▶ Work required
The whole listing below, with no pictures, is to be repeated as it stands.

▶ Data for the task
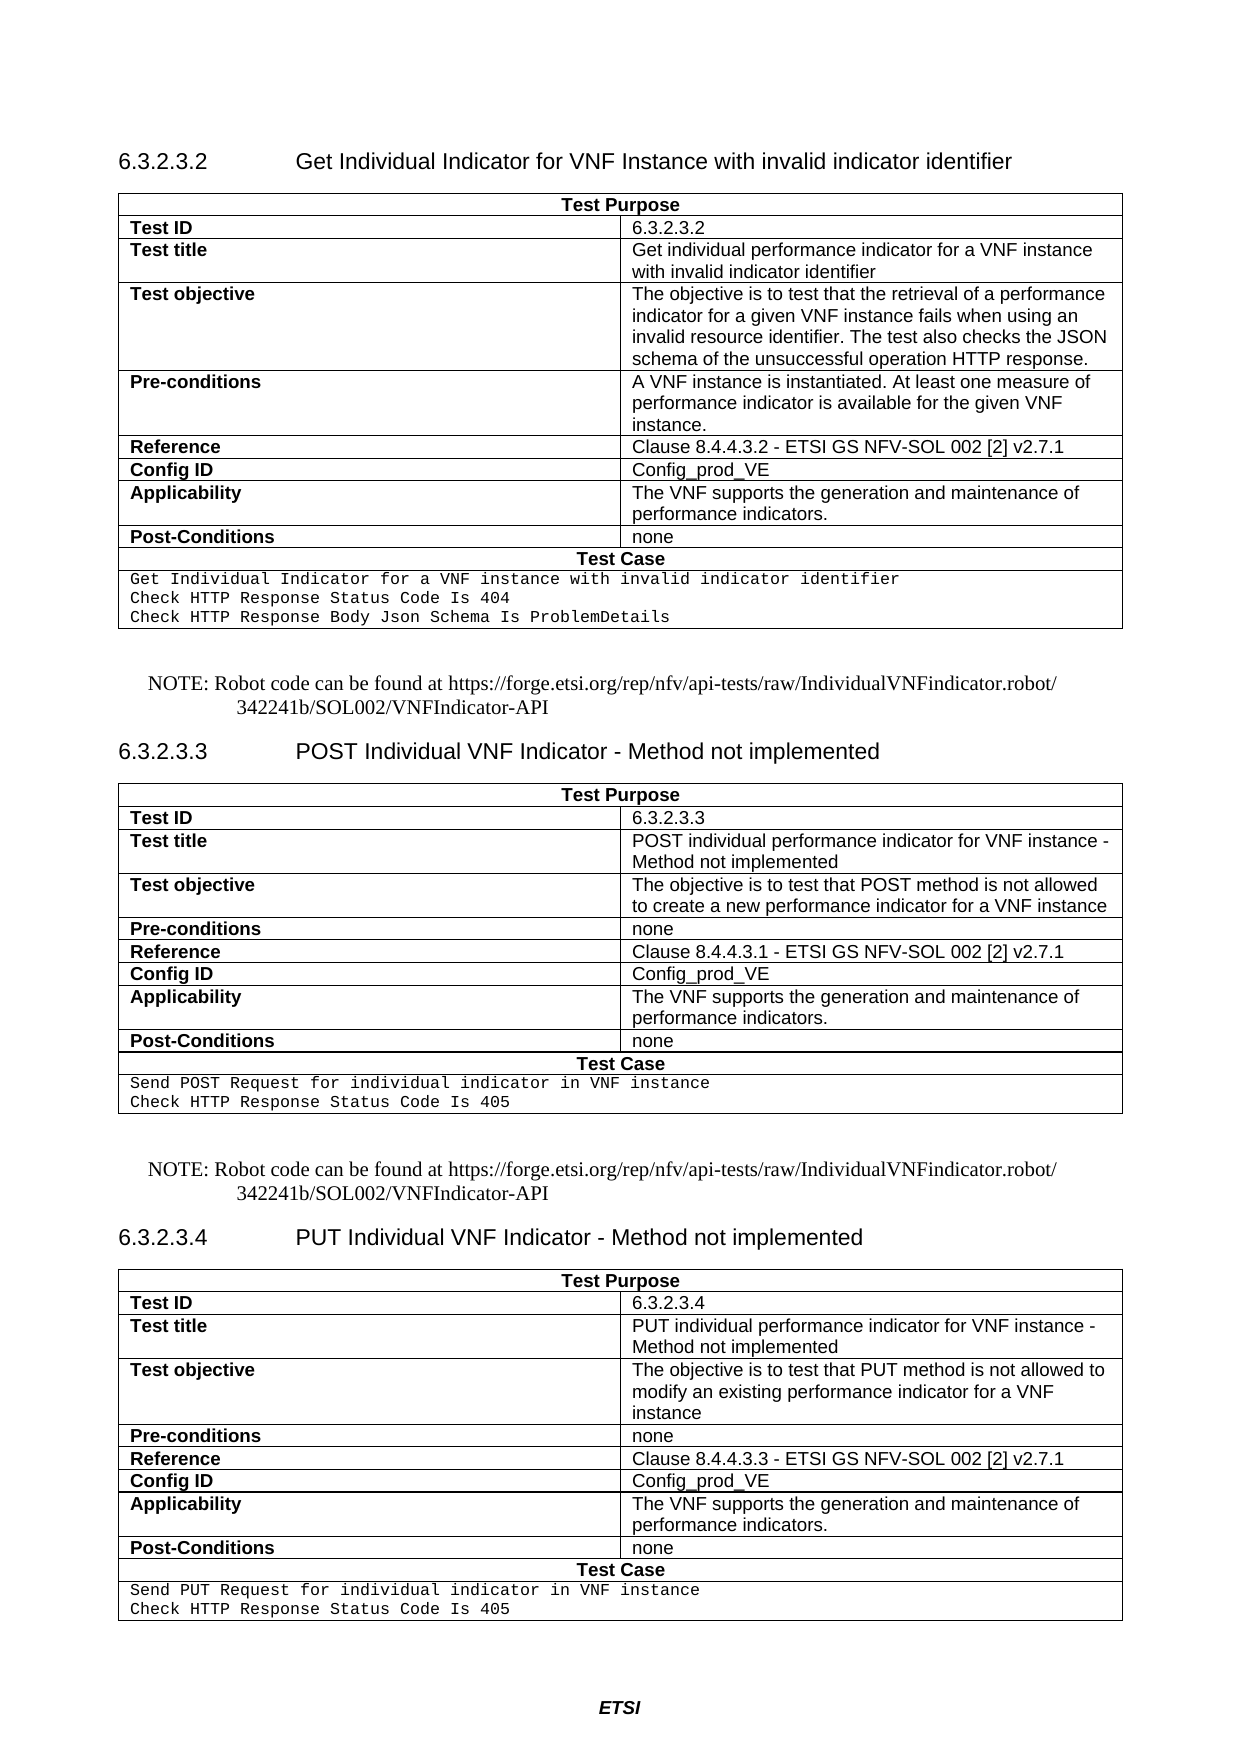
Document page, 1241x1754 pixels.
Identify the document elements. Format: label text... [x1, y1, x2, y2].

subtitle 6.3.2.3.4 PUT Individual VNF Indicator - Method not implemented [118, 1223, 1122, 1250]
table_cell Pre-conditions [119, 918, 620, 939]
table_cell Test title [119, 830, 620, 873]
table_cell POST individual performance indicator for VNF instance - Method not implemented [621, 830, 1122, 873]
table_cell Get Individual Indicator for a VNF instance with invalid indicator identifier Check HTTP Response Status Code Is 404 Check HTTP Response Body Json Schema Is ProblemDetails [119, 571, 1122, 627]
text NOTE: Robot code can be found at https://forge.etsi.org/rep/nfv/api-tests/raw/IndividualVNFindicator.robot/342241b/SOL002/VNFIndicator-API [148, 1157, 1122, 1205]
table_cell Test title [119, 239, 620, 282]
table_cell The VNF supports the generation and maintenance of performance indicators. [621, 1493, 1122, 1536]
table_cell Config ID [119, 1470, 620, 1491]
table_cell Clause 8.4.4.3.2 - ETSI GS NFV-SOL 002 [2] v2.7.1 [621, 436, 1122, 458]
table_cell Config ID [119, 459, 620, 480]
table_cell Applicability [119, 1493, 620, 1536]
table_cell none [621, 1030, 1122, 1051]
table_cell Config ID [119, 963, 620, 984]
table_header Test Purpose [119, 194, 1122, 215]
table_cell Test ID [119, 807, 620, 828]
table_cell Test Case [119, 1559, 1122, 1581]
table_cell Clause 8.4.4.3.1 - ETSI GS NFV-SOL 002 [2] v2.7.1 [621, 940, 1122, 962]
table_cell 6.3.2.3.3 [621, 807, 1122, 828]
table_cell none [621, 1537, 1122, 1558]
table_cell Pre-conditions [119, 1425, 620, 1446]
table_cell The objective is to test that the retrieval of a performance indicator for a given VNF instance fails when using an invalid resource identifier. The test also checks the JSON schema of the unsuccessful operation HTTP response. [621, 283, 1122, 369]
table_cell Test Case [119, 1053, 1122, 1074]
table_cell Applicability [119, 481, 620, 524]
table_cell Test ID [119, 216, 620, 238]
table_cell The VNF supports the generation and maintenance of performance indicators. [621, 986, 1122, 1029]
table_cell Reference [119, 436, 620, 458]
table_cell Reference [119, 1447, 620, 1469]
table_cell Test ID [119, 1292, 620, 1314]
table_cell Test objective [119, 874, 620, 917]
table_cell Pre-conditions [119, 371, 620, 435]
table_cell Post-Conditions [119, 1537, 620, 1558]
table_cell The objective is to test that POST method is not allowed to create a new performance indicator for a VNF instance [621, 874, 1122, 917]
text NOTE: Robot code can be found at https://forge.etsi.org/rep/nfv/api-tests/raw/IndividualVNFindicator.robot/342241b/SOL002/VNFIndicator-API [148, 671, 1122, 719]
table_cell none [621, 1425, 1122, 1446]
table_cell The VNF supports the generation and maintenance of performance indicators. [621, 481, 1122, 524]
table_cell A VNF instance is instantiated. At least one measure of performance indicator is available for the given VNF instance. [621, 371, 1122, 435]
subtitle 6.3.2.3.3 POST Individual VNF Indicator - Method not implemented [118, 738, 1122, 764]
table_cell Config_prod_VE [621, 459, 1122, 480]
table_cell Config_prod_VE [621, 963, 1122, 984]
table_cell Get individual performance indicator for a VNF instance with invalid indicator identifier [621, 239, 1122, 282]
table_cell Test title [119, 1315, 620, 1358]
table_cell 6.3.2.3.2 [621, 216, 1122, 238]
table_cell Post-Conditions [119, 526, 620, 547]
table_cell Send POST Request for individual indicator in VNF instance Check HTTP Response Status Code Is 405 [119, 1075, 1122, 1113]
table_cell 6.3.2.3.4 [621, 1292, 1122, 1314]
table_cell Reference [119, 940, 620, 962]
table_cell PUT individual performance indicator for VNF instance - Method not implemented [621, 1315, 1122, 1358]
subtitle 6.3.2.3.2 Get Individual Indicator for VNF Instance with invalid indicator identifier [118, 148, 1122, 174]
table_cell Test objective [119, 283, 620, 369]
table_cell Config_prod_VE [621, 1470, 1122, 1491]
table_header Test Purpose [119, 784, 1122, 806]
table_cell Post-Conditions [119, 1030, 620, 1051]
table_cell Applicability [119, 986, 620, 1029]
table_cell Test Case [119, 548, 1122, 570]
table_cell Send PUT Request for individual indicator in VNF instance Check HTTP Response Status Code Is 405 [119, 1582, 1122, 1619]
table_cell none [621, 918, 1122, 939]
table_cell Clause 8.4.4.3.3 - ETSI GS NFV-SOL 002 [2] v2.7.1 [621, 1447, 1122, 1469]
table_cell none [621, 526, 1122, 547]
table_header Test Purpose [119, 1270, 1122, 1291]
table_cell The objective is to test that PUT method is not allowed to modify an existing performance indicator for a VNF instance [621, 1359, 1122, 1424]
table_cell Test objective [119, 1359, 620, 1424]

▶ The answer
Document page, 1241x1754 pixels.
Identify the document elements. Format: label text... [x1, y1, x2, y2].

subtitle 6.3.2.3.4 PUT Individual VNF Indicator - Method not implemented [118, 1223, 1122, 1250]
table_cell Pre-conditions [119, 918, 620, 939]
table_cell Test title [119, 830, 620, 873]
table_cell POST individual performance indicator for VNF instance - Method not implemented [621, 830, 1122, 873]
table_cell Get Individual Indicator for a VNF instance with invalid indicator identifier Check HTTP Response Status Code Is 404 Check HTTP Response Body Json Schema Is ProblemDetails [119, 571, 1122, 627]
text NOTE: Robot code can be found at https://forge.etsi.org/rep/nfv/api-tests/raw/IndividualVNFindicator.robot/342241b/SOL002/VNFIndicator-API [148, 1157, 1122, 1205]
table_cell Test title [119, 239, 620, 282]
table_cell The VNF supports the generation and maintenance of performance indicators. [621, 1493, 1122, 1536]
table_cell Config ID [119, 1470, 620, 1491]
table_cell Clause 8.4.4.3.2 - ETSI GS NFV-SOL 002 [2] v2.7.1 [621, 436, 1122, 458]
table_cell Config ID [119, 459, 620, 480]
table_cell Applicability [119, 1493, 620, 1536]
table_cell none [621, 1030, 1122, 1051]
table_cell Config ID [119, 963, 620, 984]
table_header Test Purpose [119, 194, 1122, 215]
table_cell Test ID [119, 807, 620, 828]
table_cell Test Case [119, 1559, 1122, 1581]
table_cell Clause 8.4.4.3.1 - ETSI GS NFV-SOL 002 [2] v2.7.1 [621, 940, 1122, 962]
table_cell 6.3.2.3.3 [621, 807, 1122, 828]
table_cell none [621, 1537, 1122, 1558]
table_cell Pre-conditions [119, 1425, 620, 1446]
table_cell The objective is to test that the retrieval of a performance indicator for a given VNF instance fails when using an invalid resource identifier. The test also checks the JSON schema of the unsuccessful operation HTTP response. [621, 283, 1122, 369]
table_cell Test Case [119, 1053, 1122, 1074]
table_cell Applicability [119, 481, 620, 524]
table_cell Test ID [119, 216, 620, 238]
table_cell The VNF supports the generation and maintenance of performance indicators. [621, 986, 1122, 1029]
table_cell Reference [119, 436, 620, 458]
table_cell Reference [119, 1447, 620, 1469]
table_cell Test ID [119, 1292, 620, 1314]
table_cell Test objective [119, 874, 620, 917]
table_cell Pre-conditions [119, 371, 620, 435]
table_cell Post-Conditions [119, 1537, 620, 1558]
table_cell The objective is to test that POST method is not allowed to create a new performance indicator for a VNF instance [621, 874, 1122, 917]
text NOTE: Robot code can be found at https://forge.etsi.org/rep/nfv/api-tests/raw/IndividualVNFindicator.robot/342241b/SOL002/VNFIndicator-API [148, 671, 1122, 719]
table_cell none [621, 1425, 1122, 1446]
table_cell The VNF supports the generation and maintenance of performance indicators. [621, 481, 1122, 524]
table_cell A VNF instance is instantiated. At least one measure of performance indicator is available for the given VNF instance. [621, 371, 1122, 435]
subtitle 6.3.2.3.3 POST Individual VNF Indicator - Method not implemented [118, 738, 1122, 764]
table_cell Config_prod_VE [621, 459, 1122, 480]
table_cell Config_prod_VE [621, 963, 1122, 984]
table_cell Get individual performance indicator for a VNF instance with invalid indicator identifier [621, 239, 1122, 282]
table_cell Test title [119, 1315, 620, 1358]
table_cell 6.3.2.3.2 [621, 216, 1122, 238]
table_cell Post-Conditions [119, 526, 620, 547]
table_cell Send POST Request for individual indicator in VNF instance Check HTTP Response Status Code Is 405 [119, 1075, 1122, 1113]
table_cell 6.3.2.3.4 [621, 1292, 1122, 1314]
table_cell Reference [119, 940, 620, 962]
table_cell PUT individual performance indicator for VNF instance - Method not implemented [621, 1315, 1122, 1358]
subtitle 6.3.2.3.2 Get Individual Indicator for VNF Instance with invalid indicator identifier [118, 148, 1122, 174]
table_cell Test objective [119, 283, 620, 369]
table_cell Config_prod_VE [621, 1470, 1122, 1491]
table_header Test Purpose [119, 784, 1122, 806]
table_cell Post-Conditions [119, 1030, 620, 1051]
table_cell Applicability [119, 986, 620, 1029]
table_cell Test Case [119, 548, 1122, 570]
table_cell Send PUT Request for individual indicator in VNF instance Check HTTP Response Status Code Is 405 [119, 1582, 1122, 1619]
table_cell none [621, 918, 1122, 939]
table_cell Clause 8.4.4.3.3 - ETSI GS NFV-SOL 002 [2] v2.7.1 [621, 1447, 1122, 1469]
table_cell none [621, 526, 1122, 547]
table_header Test Purpose [119, 1270, 1122, 1291]
table_cell The objective is to test that PUT method is not allowed to modify an existing performance indicator for a VNF instance [621, 1359, 1122, 1424]
table_cell Test objective [119, 1359, 620, 1424]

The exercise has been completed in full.